'save' doesn't save the variables sometimes.

I am trying to run CCSM3 (Community Climate System Model) and have found that variables in one of its subroutines are not retained between calls while the word ‘save’ presents.

This word is present single after the declaration of all variables in the subroutine.
The problem was solved with adding ‘save’ to the declaration of variables which caused error messages.

I have found the following in the PGI Fortran reference
(http://www.pgroup.com/doc/pgf77_ref/f77ref04.htm#Heading121)

“SAVE may be used without a list, in which case all the allowable entities within the module are saved (this has the same effect as using the -Msave command-line option).”

How does the compiler define, which entity is allowable for saving and which is not?

Details:
Debian Linux with kernel 2.6.15.
The SMP computer with 4 AMD Opteron processors.
The compiler is PGI 6.1-2, 64 bit target on x86-64 Linux.

The full problem description is here:
http://bb.cgd.ucar.edu/showthread.php?p=793#post793

Hi Wladimir,

There’s a good chance this is the same compiler bug as TPR#3755 in which a few compiler generated temporary arrays representing the subscript bounds and multipliers were not being marked as SAVE’d.
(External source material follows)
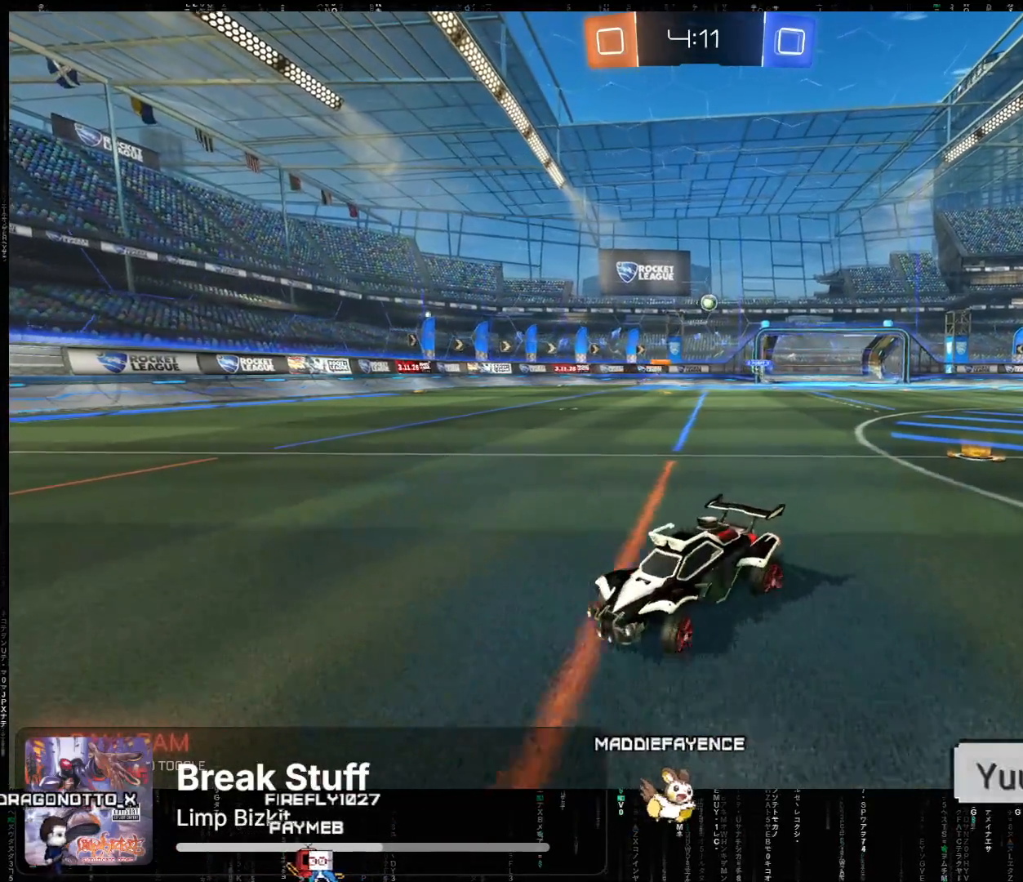
{"buttons": ["R2"], "left_stick": "down-left", "events": [[200, "left_stick", "down-right"], [267, "left_stick", "down-left"]]}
This bug was was fixed in the 6.1-4 release of the compiler. The bug only occured at “-O2” or higher, so compiling the offending source file at “-O1” should also work around the problem.

Of course, this could be something different, but if you could try compiling at “-O1” or install the latest release first, I would appreciate it.

Thanks,
Mat

Hi, Mat. Thank you for the answer.

Unfortunately I could not find the description of the bug TPR #3755 in the site.

My variables are timer numbers. They are used to estimate the total time, spent by different parts of the subroutine in calculations.

The timers are implemented as 3 global arrays with 200 cells each, allowing to keep 200 timers. The

timer_start

subroutine increments by 1 the respective cell of the array, storing number of calls, and puts current system time in another array, storing the latest start time. The

timer_stop

subroutine gets the current system time again, computes the difference between two system times (recently got and stored one) and adds this difference to the respective cell of the third global array.

The timer numbers were not saved, and timer_start and timer_stop subroutines complained about invalid timer numbers.

Here is the compilation line

mpif90  -I. -I/home/veremeev/include -I/home/veremeev/case1/lib/include -I/home/veremeev/include -I. -I/home/veremeev/case1/SourceMods/src.cpl -I/home/veremeev/ccsm3_0/models/cpl/cpl6 -I/home/veremeev/ccsm3_0/models/csm_share -I/home/veremeev/ccsm3_0/models/csm_share/shr -I/home/veremeev/ccsm3_0/models/csm_share/cpl -c -r8 -i4 -Kieee -Mrecursive -Mdalign -Mextend -Mfree  -DLINUX -DPGF90 -DNO_SHR_VMATH -DLINUX /home/veremeev/case1/SourceMods/src.cpl/flux_mod.F90

The are no “-O…” switches in the compiling line and no environment variables set. Therefore it should be -O1 by default.
Adding -O1 to the compiler switches didn’t help.
Moreover I would like to avoid changing the compilation options as the model documentation states this can corrupt the result.

How can I realize if it is free to upgrade the compiler?

Thanks

Hi Wladimir,

Since it still fails at “-O1”, then it’s unlikely the same issue as TPR#3755. However, you can still try upgrading to 6.1-4. Minor upgrades such as this are always free (you can download the latest release here) and major upgrades are included with an optional subscription.

I have access to CCSM3 and will try to recreate the problem here.

  • Mat

Thank you again.
Please, note also, this error appeared when I used MPICH-2 (the latest version 1.0.3).
It has appeared with dead and with active components.

There were no such errors, when I run dead components with MPICH-1.

The timer library is shared among all components (ccsm3/models/csm_share/shr_timer_mod.F90), dead and active ones.
I also have somewhat shortened the subroutine names.
Actually they are ‘shr_timer_start’ and ‘shr_timer_stop’.

The compiler upgrade to 6.1-4 didn’t resolve the problem, the variables are still not saved.